Bad Remakes

Most young people today do not realize that much, or most, of what they see in the form of music and movies is in fact remakes of earlier–and better–versions. What happens is that a very good movie comes out and makes a lot of money and is popular. Then a few years later a remake is issued to try to connect to the same audience and extract more money. . .only it turns out that the new movie is nothing than a poorly made remake. But a new generation is unaware that a better version exists, a version that gets dumped into the memory hole and may entirely vanish, becoming unavailable.

Classic example: in 1938 or thereabouts a movie called Beau Geste was issued. It was quite good, starring Ray Milland, Gary Cooper, and Robert Preston. The idea was from a 1924 novel about English volunteers in the French Foreign Legion in Algeria. The key scene was when all the legionnaires die and their bodies are propped up one by one in their remote fort to give the attacking Arabs the impression that they were still alive and defending the fort. When the cavalry finally come to the rescue no one is left alive but the Arabs never took the fort.

Beau Geste was remade 3 more times, each time worse than the previous movie.
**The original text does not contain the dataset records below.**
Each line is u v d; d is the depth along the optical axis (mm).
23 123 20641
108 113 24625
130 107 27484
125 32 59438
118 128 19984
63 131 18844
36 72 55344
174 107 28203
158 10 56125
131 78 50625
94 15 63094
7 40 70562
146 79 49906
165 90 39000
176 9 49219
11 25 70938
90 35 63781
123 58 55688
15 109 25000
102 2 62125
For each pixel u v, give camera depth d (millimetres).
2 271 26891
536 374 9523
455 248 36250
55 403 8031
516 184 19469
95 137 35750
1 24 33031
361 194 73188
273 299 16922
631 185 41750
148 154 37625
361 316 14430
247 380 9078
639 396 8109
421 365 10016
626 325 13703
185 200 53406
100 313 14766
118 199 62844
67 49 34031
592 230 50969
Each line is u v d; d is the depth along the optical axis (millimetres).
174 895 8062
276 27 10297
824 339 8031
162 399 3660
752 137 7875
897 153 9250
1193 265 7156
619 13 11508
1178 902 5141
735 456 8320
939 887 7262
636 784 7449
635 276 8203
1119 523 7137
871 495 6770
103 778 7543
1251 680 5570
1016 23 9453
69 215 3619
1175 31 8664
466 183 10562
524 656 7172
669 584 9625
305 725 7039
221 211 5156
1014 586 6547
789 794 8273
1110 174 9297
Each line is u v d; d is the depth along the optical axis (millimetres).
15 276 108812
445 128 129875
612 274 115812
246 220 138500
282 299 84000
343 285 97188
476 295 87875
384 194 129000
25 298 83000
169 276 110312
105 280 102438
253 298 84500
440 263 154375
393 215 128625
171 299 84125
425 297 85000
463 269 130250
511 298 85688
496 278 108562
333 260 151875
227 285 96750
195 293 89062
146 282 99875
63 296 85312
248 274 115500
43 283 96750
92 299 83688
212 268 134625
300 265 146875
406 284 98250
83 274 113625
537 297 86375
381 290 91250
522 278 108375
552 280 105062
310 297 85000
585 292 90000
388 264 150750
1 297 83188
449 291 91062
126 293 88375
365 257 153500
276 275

Finally in the 1970s a movie came out called The Last Remake of Beau Geste, a comedy version. Now, of course, Arabs can no longer be the universally acknowledged civilizational enemy, so we’ll never see another “Beau Geste”, but I’m quite sure the plot has been reemployed in other shows.

The same thing has happened to all the old Tarzan movies. Young people today have no idea that in the 1950s there were a slew of Tarzan movies set in Africa in “Jungle Theater” or “Dark Continent Theater” on Saturday mornings. Olympic swimming gold medalist Johnny Weismuller starred in the most successful and best-made Tarzan movies in the 1930s. These were the core of Jungle Theater. When he got too old to wear a loincloth, he became Jungle Jim. The Tarzan movies were also remade repeatedly until they had their last gasp in the 1980s. By then it was no longer possible to show African blacks in a subservient role to whites, so the entire genre disappeared, including dozens if not hundreds of movies. The Tarzan books also have been tossed in the dustbin of history, including perhaps 24 Tarzan novels by the great Edgar Rice Burroughs. In the 1920s and 1930s, Tarzan books were a staple reading matter for all young American boys. I still have a complete collection including my father’s collection.

ERB also wrote a dozen Martian sci-fi novels, which were simply great, in fact better than his Tarzan novels. None were ever made into movies until John Carter of Mars. Needless to say, the movie completely ruined the story, transforming an original sci-fi tale into a Cultic anti-white propaganda screed. In this case, the “remake” was trash from the beginning.

Young folks don’t realize that much of their favorite music is also merely remakes of popular–and better–tunes that appeared decades ago. Hollywood simply adds a disco beat to the original tune and re-issues the music to an ignorant public. Pure trash.

And books are not immune to this bad treatment. Older and better books are being systematically removed from Amazon and from libraries or even rewritten. Young people remain entirely unaware that the “classic” they are reading has been bowdlerized, i.e., censored. How would they know since Amazon arbitrarily places impossibly high prices on the original versions and they are nowhere else to be found?